---- Exercise input
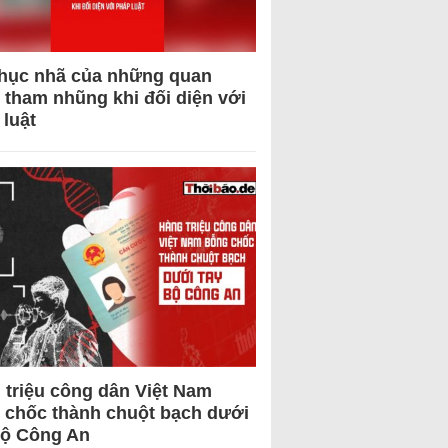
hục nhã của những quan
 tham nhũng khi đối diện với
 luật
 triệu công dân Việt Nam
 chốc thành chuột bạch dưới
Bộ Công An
--------
---- Exercise input
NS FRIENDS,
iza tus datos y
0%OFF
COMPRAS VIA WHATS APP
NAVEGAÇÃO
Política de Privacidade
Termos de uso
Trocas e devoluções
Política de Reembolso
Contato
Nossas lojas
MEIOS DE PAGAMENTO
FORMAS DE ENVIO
--------
---- Exercise input
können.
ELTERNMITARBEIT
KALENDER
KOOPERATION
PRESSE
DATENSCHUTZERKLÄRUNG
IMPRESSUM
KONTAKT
--------
## Exercise goal
How many lines in the entries above contain the string "Política" with matching case? Reply with the number alone.

## Expected answer
2